A Michigan court recently upheld a $3 million jury verdict in a medical malpractice suit over a baby's birth injury, rejecting the hospital's argument that the patient's attorney improperly invoked the Reptile Theory trial technique to play to the jury's emotions. The Reptile Theory is an effort to show the immediate danger of the kind of thing
the defendant did and how fair compensation can diminish that danger within the community
. Plaintiff's counsel suggested numerous times during trial that, regardless of the legal standards of care, doctors may not take "unnecessary risks" and must make the "safest available choice".
The appellate court agreed Plaintiff's counsel improperly stated an improper standard of care, concluding that the evidence was erroneously admitted; however, the court found plaintiff's use of the Reptile Theory to constitute harmless error.
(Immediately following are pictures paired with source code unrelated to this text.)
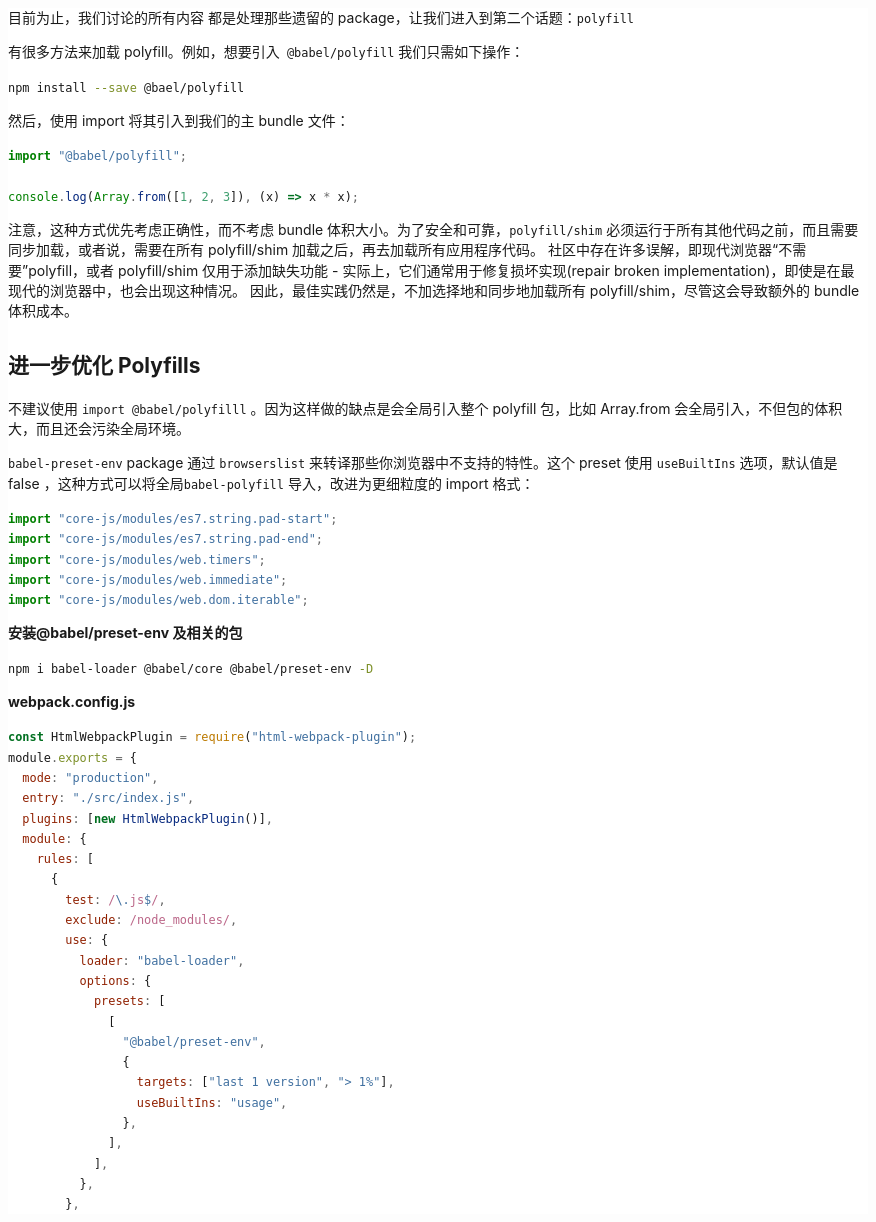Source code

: 目前为止，我们讨论的所有内容 都是处理那些遗留的 package，让我们进入到第二个话题：`polyfill`

有很多方法来加载 polyfill。例如，想要引入` @babel/polyfill` 我们只需如下操作：

```bash
npm install --save @bael/polyfill
```

然后，使用 import 将其引入到我们的主 bundle 文件：

```js
import "@babel/polyfill";

console.log(Array.from([1, 2, 3]), (x) => x * x);
```

注意，这种方式优先考虑正确性，而不考虑 bundle 体积大小。为了安全和可靠，`polyfill/shim` 必须运行于所有其他代码之前，而且需要同步加载，或者说，需要在所有 polyfill/shim 加载之后，再去加载所有应用程序代码。 社区中存在许多误解，即现代浏览器“不需要”polyfill，或者 polyfill/shim 仅用于添加缺失功能 - 实际上，它们通常用于修复损坏实现(repair broken implementation)，即使是在最现代的浏览器中，也会出现这种情况。 因此，最佳实践仍然是，不加选择地和同步地加载所有 polyfill/shim，尽管这会导致额外的 bundle 体积成本。

## 进一步优化 Polyfills

不建议使用 `import @babel/polyfilll` 。因为这样做的缺点是会全局引入整个 polyfill 包，比如 Array.from 会全局引入，不但包的体积大，而且还会污染全局环境。

`babel-preset-env` package 通过 `browserslist` 来转译那些你浏览器中不支持的特性。这个 preset 使用 `useBuiltIns` 选项，默认值是 false ，这种方式可以将全局`babel-polyfill` 导入，改进为更细粒度的 import 格式：

```js
import "core-js/modules/es7.string.pad-start";
import "core-js/modules/es7.string.pad-end";
import "core-js/modules/web.timers";
import "core-js/modules/web.immediate";
import "core-js/modules/web.dom.iterable";
```

**安装@babel/preset-env 及相关的包**

```bash
npm i babel-loader @babel/core @babel/preset-env -D
```

**webpack.config.js**

```js
const HtmlWebpackPlugin = require("html-webpack-plugin");
module.exports = {
  mode: "production",
  entry: "./src/index.js",
  plugins: [new HtmlWebpackPlugin()],
  module: {
    rules: [
      {
        test: /\.js$/,
        exclude: /node_modules/,
        use: {
          loader: "babel-loader",
          options: {
            presets: [
              [
                "@babel/preset-env",
                {
                  targets: ["last 1 version", "> 1%"],
                  useBuiltIns: "usage",
                },
              ],
            ],
          },
        },
```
The court noted that the "references by Plaintiff's counsel to 'safety' and whether it was appropriate for a physician to 'needlessly endanger' a patient in the context of the doctors' testimony were limited and fleeting given the length of the overall trial." The court also concluded that the trial court's proper instruction as to the appropriate standard of care cured any impropriety so that the hospital suffered no prejudice.
This case further demonstrates that courts have a difficult time understanding the Reptile Theory and its prejudicial impact. It is imperative that your witnesses are prepared for the reptile theory and that you educate the trial court as much as possible in advance of the technique being used.